Leading the Campaign for Economic and Financial Literacy

Jan 11 '08 #10

This thread has been closed and replies have been disabled. Please start a new discussion.

Similar topics

8
by: Charlotte Henkle | last post by:
Hello; I'm pondering how to count the number of times an item appears in total in a nested list. For example: myList=,,] I'd like to know that a appeared three times, and b appeared twice,...
16
by: It's me | last post by:
Okay, I give up. What's the best way to count number of items in a list? For instance, a=,4,5,] I want to know how many items are there in a (answer should be 7 - I don't want it to be 4)
5
by: Steven Bethard | last post by:
So, I have a list of lists, where the items in each sublist are of basically the same form. It looks something like: py> data = , .... .... , .... .... ] Now, I'd like to...
10
by: Adam Clauss | last post by:
I have a page containing a list box. This list may contain duplicate items - in which the ORDER is important. ex: a b b a is significant as compared to: b
5
by: Nathan Sokalski | last post by:
I have a user control that contains three variables which are accessed through public properties. They are declared immediately below the "Web Form Designer Generated Code" section. Every time an...
1
by: Simon Forman | last post by:
I've got a function that I'd like to improve. It takes a list of lists and a "target" element, and it returns the set of the items in the lists that appear either before or after the target...
12
by: Dave Dean | last post by:
Hi all, I'm looking for a way to iterate through a list, two (or more) items at a time. Basically... myList = I'd like to be able to pull out two items at a time - simple examples would...
5
by: krisbee1983 | last post by:
Hello to all, I'm beginer in learning Python I wish somebody help me with solving this problem. I would like to read all text files wchich are in some folder. For this text files I need to make...
3
by: Gilles Ganault | last post by:
Hello I'd like to make sure there isn't an easier way to extract all the occurences found with re.finditer: ======================= req = urllib2.Request(url, None, headers) response =...
0
by: taylorcarr | last post by:
A Canon printer is a smart device known for being advanced, efficient, and reliable. It is designed for home, office, and hybrid workspace use and can also be used for a variety of purposes. However,...
0
by: Charles Arthur | last post by:
How do i turn on java script on a villaon, callus and itel keypad mobile phone
0
by: ryjfgjl | last post by:
If we have dozens or hundreds of excel to import into the database, if we use the excel import function provided by database editors such as navicat, it will be extremely tedious and time-consuming...
0
by: ryjfgjl | last post by:
In our work, we often receive Excel tables with data in the same format.
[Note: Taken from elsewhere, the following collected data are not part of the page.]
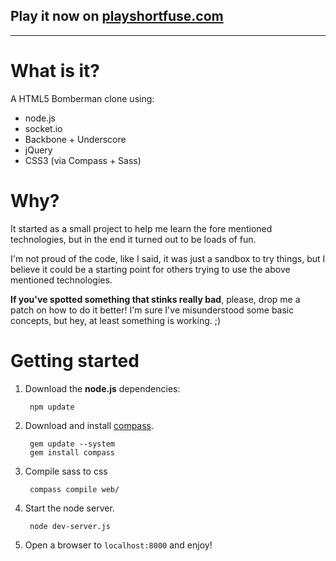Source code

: Play it now on [playshortfuse.com](http://www.playshortfuse.com)
-------------------------

---


What is it?
================

A HTML5 Bomberman clone using:

 * node.js
 * socket.io
 * Backbone + Underscore
 * jQuery
 * CSS3 (via Compass + Sass)


Why?
======

It started as a small project to help me learn the fore mentioned technologies, but in the end it turned out to be loads of fun.

I'm not proud of the code, like I said, it was just a sandbox to try things, but I believe it could be a starting point for others trying to use the above mentioned technologies.

**If you've spotted something that stinks really bad**, please, drop me a patch on how to do it better! I'm sure I've misunderstood some basic concepts, but hey, at least something is working. ;)


Getting started
===============

1. Download the **node.js** dependencies:

		npm update


2. Download and install [compass](http://compass-style.org/install/).

		gem update --system
		gem install compass


3. Compile sass to css
		
		compass compile web/


4. Start the node server.
		
		node dev-server.js


5. Open a browser to `localhost:8000` and enjoy!


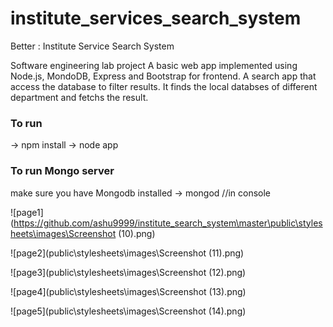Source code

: # institute_services_search_system
Better : Institute Service Search System

Software engineering lab project
A basic web app implemented using Node.js, MondoDB, Express and Bootstrap for frontend.
A search app that access the database to filter results.
It finds the local databses of different department and fetchs the result.

### To run
-> npm install
-> node app

### To run Mongo server
make sure you have Mongodb installed
-> mongod  //in console

![page1](https://github.com/ashu9999/institute_search_system\master\public\stylesheets\images\Screenshot (10).png)

![page2](public\stylesheets\images\Screenshot (11).png)

![page3](public\stylesheets\images\Screenshot (12).png)

![page4](public\stylesheets\images\Screenshot (13).png)

![page5](public\stylesheets\images\Screenshot (14).png)



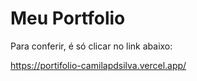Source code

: # Meu Portfolio

Para conferir, é só clicar no link abaixo:

https://portifolio-camilapdsilva.vercel.app/
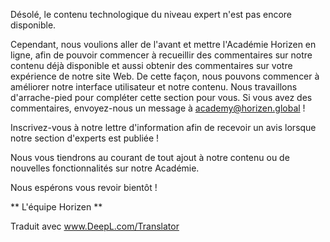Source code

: Désolé, le contenu technologique du niveau expert n'est pas encore disponible.

Cependant, nous voulions aller de l'avant et mettre l'Académie Horizen en ligne, afin de pouvoir commencer à recueillir des commentaires sur notre contenu déjà disponible et aussi obtenir des commentaires sur votre expérience de notre site Web. De cette façon, nous pouvons commencer à améliorer notre interface utilisateur et notre contenu. Nous travaillons d'arrache-pied pour compléter cette section pour vous. Si vous avez des commentaires, envoyez-nous un message à academy@horizen.global !

Inscrivez-vous à notre lettre d'information afin de recevoir un avis lorsque notre section d'experts est publiée !

Nous vous tiendrons au courant de tout ajout à notre contenu ou de nouvelles fonctionnalités sur notre Académie.

Nous espérons vous revoir bientôt !

**  L'équipe Horizen **

Traduit avec www.DeepL.com/Translator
If we want to analyze these data, it can be difficult to analyze them because the data is spread across multiple Excel files...
1
by: nemocccc | last post by:
hello, everyone, I want to develop a software for my android phone for daily needs, any suggestions?
1
by: Sonnysonu | last post by:
This is the data of csv file 1 2 3 1 2 3 1 2 3 1 2 3 2 3 2 3 3 the lengths should be different i have to store the data by column-wise with in the specific length. suppose the i have to...
0
marktang
by: marktang | last post by:
ONU (Optical Network Unit) is one of the key components for providing high-speed Internet services. Its primary function is to act as an endpoint device located at the user's premises. However,...
0
by: Hystou | last post by:
Most computers default to English, but sometimes we require a different language, especially when relocating. Forgot to request a specific language before your computer shipped? No problem! You can...
0
jinu1996
by: jinu1996 | last post by:
In today's digital age, having a compelling online presence is paramount for businesses aiming to thrive in a competitive landscape. At the heart of this digital strategy lies an intricately woven...

By using Bytes.com and it's services, you agree to our Privacy Policy and Terms of Use.

To disable or enable advertisements and analytics tracking please visit the manage ads & tracking page.